ERIC Number: ED289608
Record Type: Non-Journal
Publication Date: 1987-Sep-30
Pages: 9
Abstractor: N/A
ISBN: N/A
ISSN: N/A
EISSN: N/A
Available Date: N/A
Prenatal Care. Statement before the Subcommittee on Human Resources and Intergovernmental Relations, Committee on Government Operations, House of Representatives.
Fogel, Richard L.
The General Accounting Office interviewed 1,157 Medicaid recipients and uninsured women in 32 communities in 8 states to determine the timing and number of their prenatal care visits and the barriers they perceived as preventing them from obtaining care earlier or more often. According to the Institute of Medicine's Prenatal Care Index, about 63 percent of the women interviewed obtained insufficient prenatal care because they did not begin care within the first 3 months of their pregnancy or made eight or fewer visits for care. About 81 percent of a comparison group of women with private health insurance received adequate care. For the Medicaid and uninsured women, about 12.4 percent of the babies born were of low birth weight. Nationally, about 6.8 percent of births are of low weight. Three barriers to earlier and more frequent prenatal care predominated in virtually every demographic group of women: (1) lack of money to pay for care; (2) lack of transportation to the provider of care; and (3) unawareness of pregnancy. The importance of these and other barriers differed by community. Federal funds are available to assist states and communities in efforts to identify primary barriers, and develop and evaluate intervention programs. (RH)

**DATASET CONTENT:**

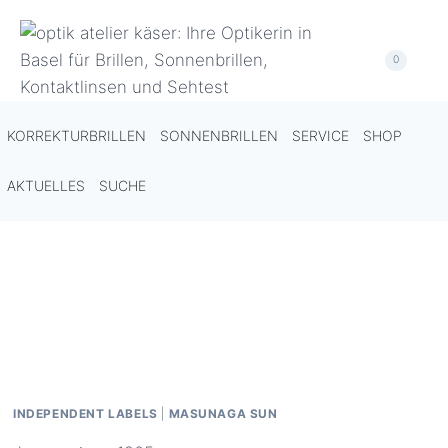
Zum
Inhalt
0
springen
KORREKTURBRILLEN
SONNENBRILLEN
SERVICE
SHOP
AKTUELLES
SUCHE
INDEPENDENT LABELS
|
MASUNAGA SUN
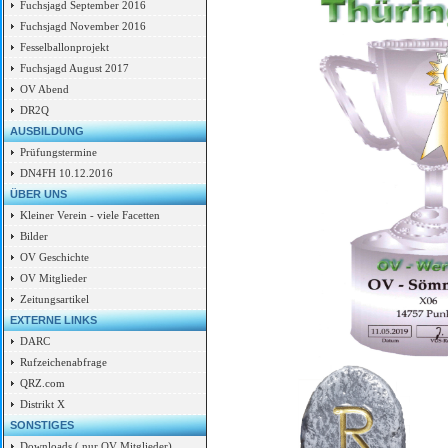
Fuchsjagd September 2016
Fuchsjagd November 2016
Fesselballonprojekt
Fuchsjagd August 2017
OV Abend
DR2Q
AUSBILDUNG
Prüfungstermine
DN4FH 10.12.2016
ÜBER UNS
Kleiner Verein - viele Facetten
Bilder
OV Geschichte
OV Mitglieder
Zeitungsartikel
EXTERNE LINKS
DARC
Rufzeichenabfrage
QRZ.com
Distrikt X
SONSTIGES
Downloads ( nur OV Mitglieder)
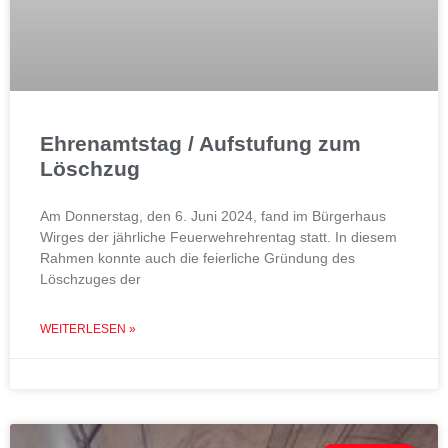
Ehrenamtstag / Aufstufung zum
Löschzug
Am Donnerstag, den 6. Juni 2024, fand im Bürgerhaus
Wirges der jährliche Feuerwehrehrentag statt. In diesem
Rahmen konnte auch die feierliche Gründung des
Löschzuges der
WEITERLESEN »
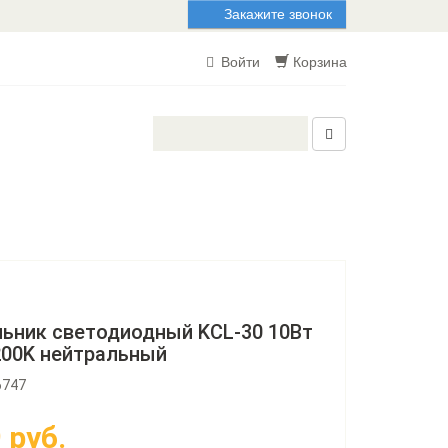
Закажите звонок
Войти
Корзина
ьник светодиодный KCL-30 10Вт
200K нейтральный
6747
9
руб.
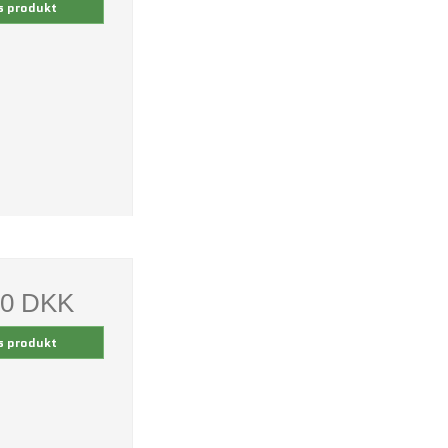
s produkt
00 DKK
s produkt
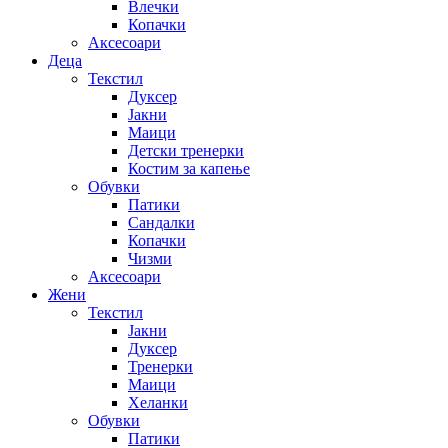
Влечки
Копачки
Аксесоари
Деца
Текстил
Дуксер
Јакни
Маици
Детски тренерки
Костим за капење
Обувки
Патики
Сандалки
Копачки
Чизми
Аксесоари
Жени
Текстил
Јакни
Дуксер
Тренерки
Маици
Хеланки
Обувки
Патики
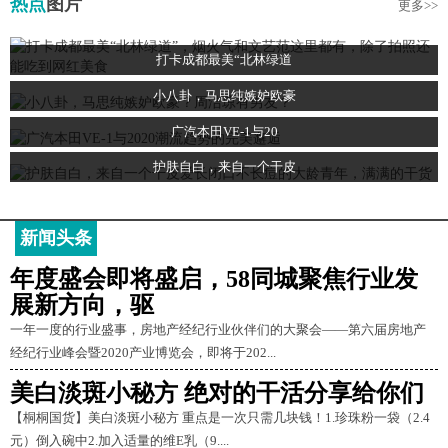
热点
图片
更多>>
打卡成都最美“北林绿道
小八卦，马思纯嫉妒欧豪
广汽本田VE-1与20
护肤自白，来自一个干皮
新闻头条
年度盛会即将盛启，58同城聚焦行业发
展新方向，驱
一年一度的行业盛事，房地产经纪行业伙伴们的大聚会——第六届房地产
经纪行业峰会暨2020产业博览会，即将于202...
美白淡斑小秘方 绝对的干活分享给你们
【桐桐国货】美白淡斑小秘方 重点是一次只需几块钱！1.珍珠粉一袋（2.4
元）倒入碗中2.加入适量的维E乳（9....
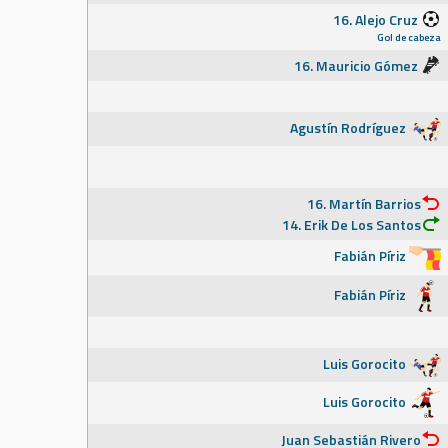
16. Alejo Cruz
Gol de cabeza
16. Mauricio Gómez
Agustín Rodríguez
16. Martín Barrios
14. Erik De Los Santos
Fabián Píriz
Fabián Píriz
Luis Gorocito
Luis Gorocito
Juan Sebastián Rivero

**REQUIRED ACTIONS:**
A – Rewrite the paragraph of the prenatal care statement that begins "The General Accounting Office interviewed" as a short bulleted list, keeping its main facts.
B – According to the prenatal care statement, in how many communities were the women interviewed?

**COMPLETED EXERCISE:**
A –
- The General Accounting Office interviewed 1,157 Medicaid recipients and uninsured women in 32 communities in 8 states. It asked about the timing and number of their prenatal care visits and the barriers they saw to getting care earlier or more often.
- By the Institute of Medicine's Prenatal Care Index, about 63 percent received insufficient care. They either did not start care within the first 3 months or made eight or fewer visits.
- About 81 percent of a comparison group with private health insurance received adequate care.
- About 12.4 percent of babies born to the Medicaid and uninsured women were of low birth weight, compared with about 6.8 percent nationally.
- Three barriers predominated in virtually every demographic group:
  - lack of money to pay for care
  - lack of transportation to the provider
  - unawareness of pregnancy
- The importance of the barriers differed by community.
- Federal funds are available to help states and communities identify primary barriers and develop and evaluate intervention programs.

B – 32 communities.